§ **Task details**: For any picture in the lines below, please leave it out and copy the rest exactly.

§ **Recorded data**:
++++++

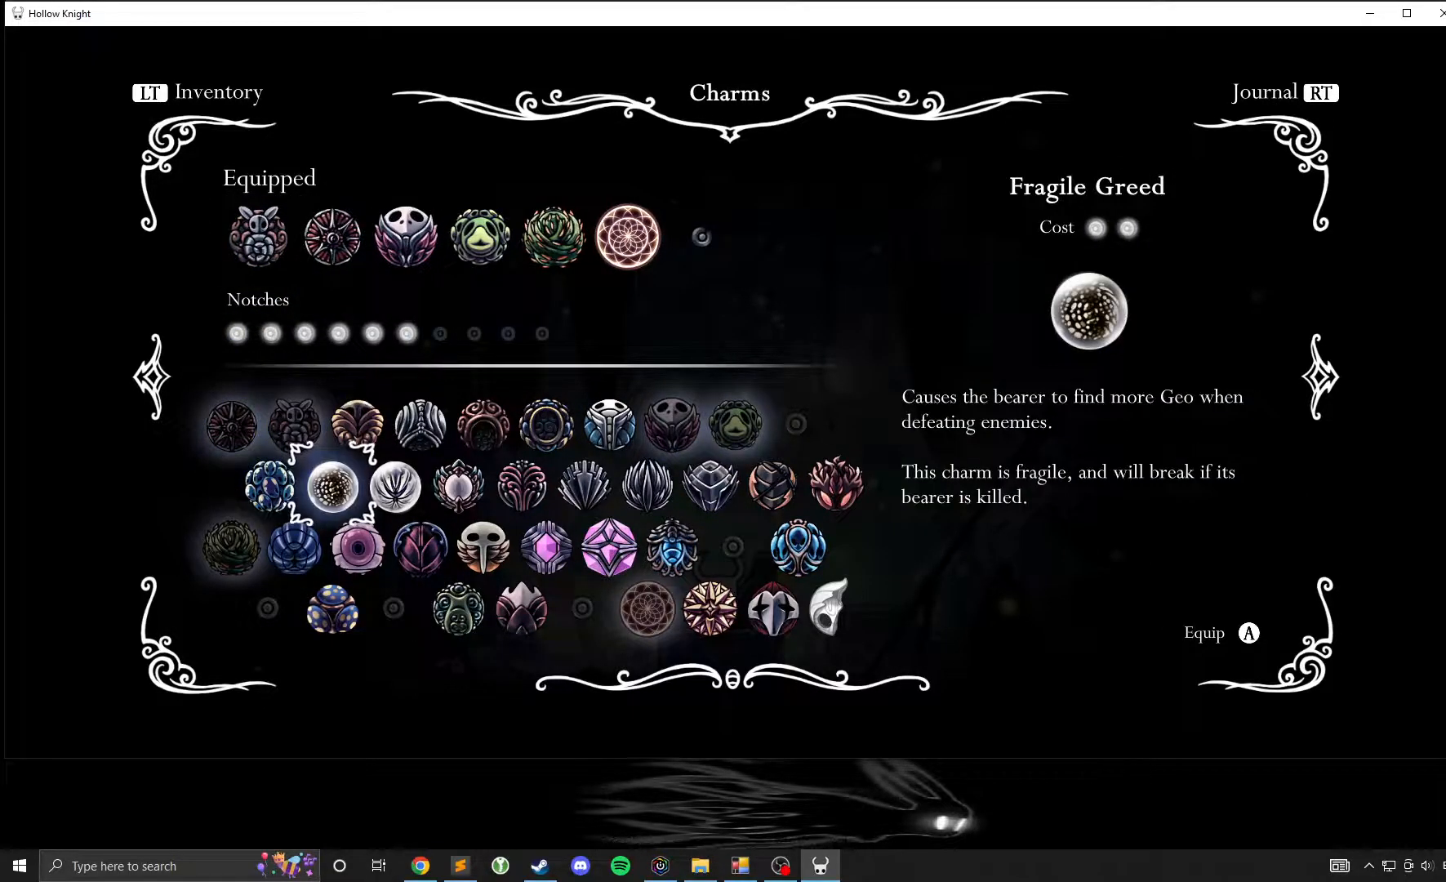
{"buttons": [], "left_stick": "center", "events": []}
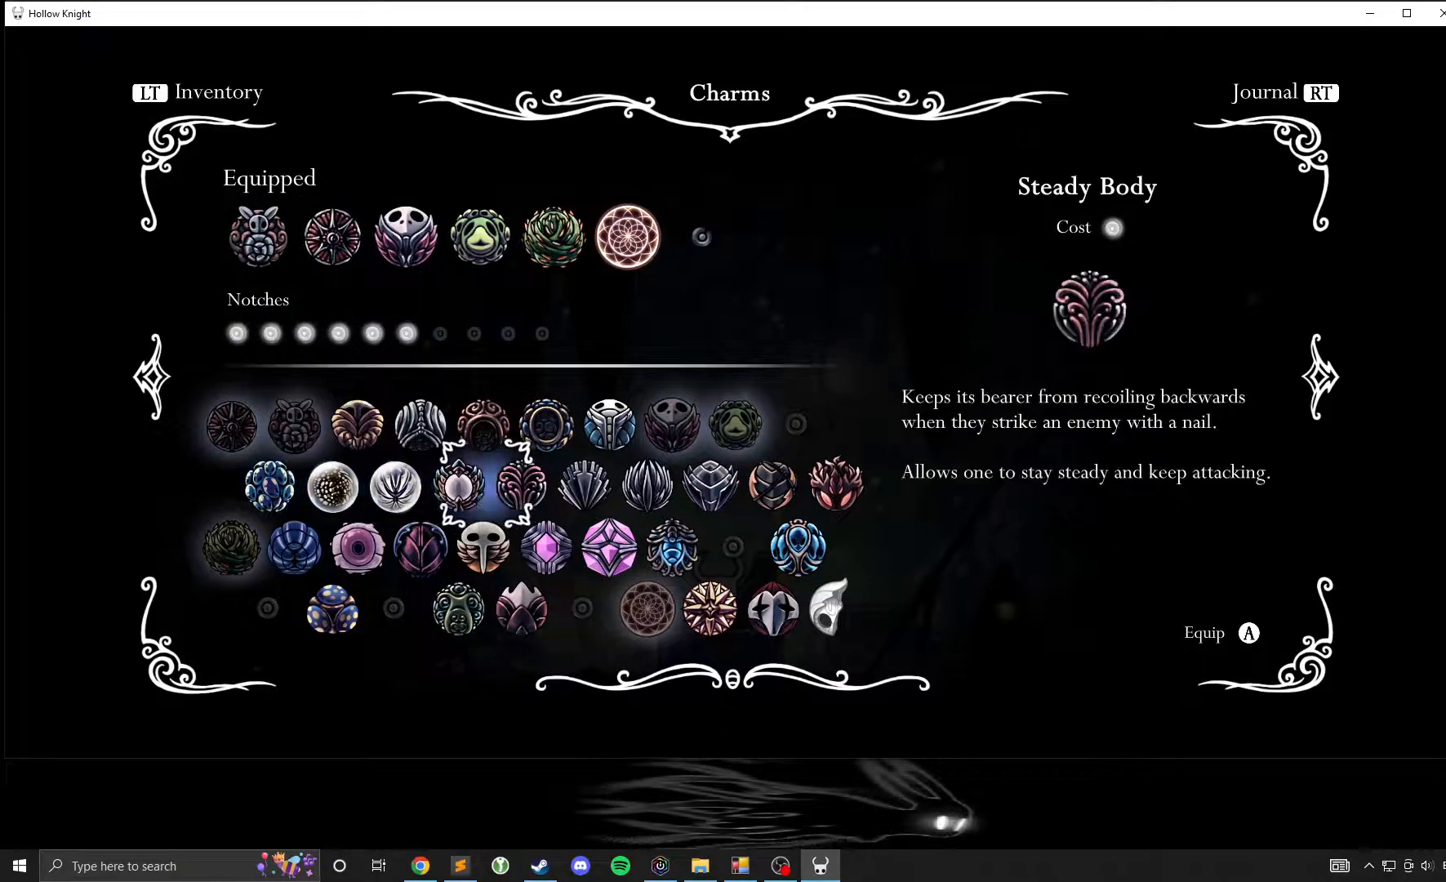
{"buttons": [], "left_stick": "center", "events": []}
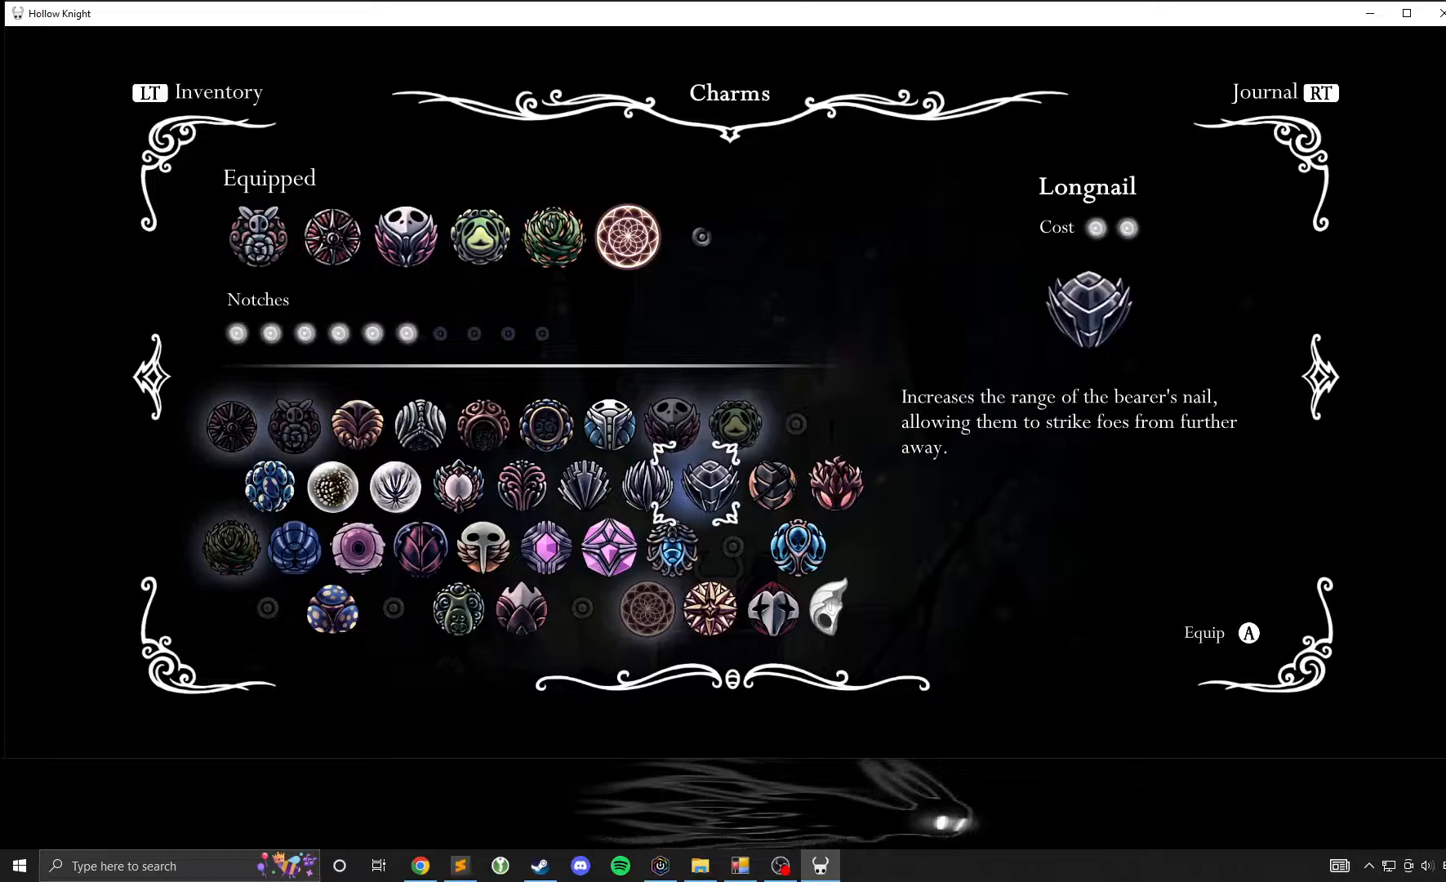
{"buttons": [], "left_stick": "center", "events": []}
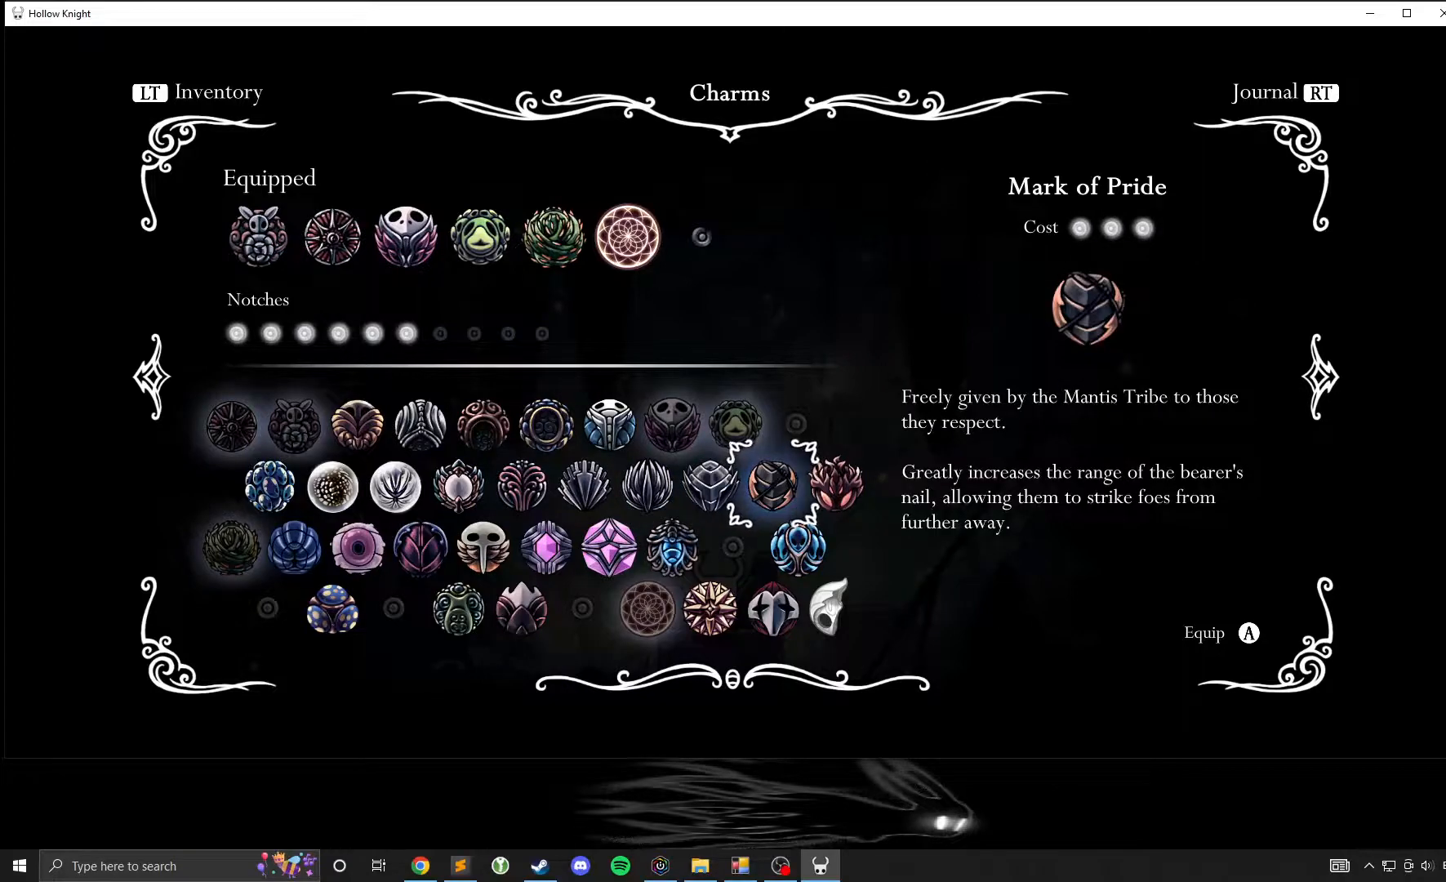
{"buttons": [], "left_stick": "center", "events": []}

++++++

§ **Task solution**:
{"buttons": [], "left_stick": "center", "events": []}
{"buttons": [], "left_stick": "center", "events": []}
{"buttons": [], "left_stick": "center", "events": []}
{"buttons": [], "left_stick": "center", "events": []}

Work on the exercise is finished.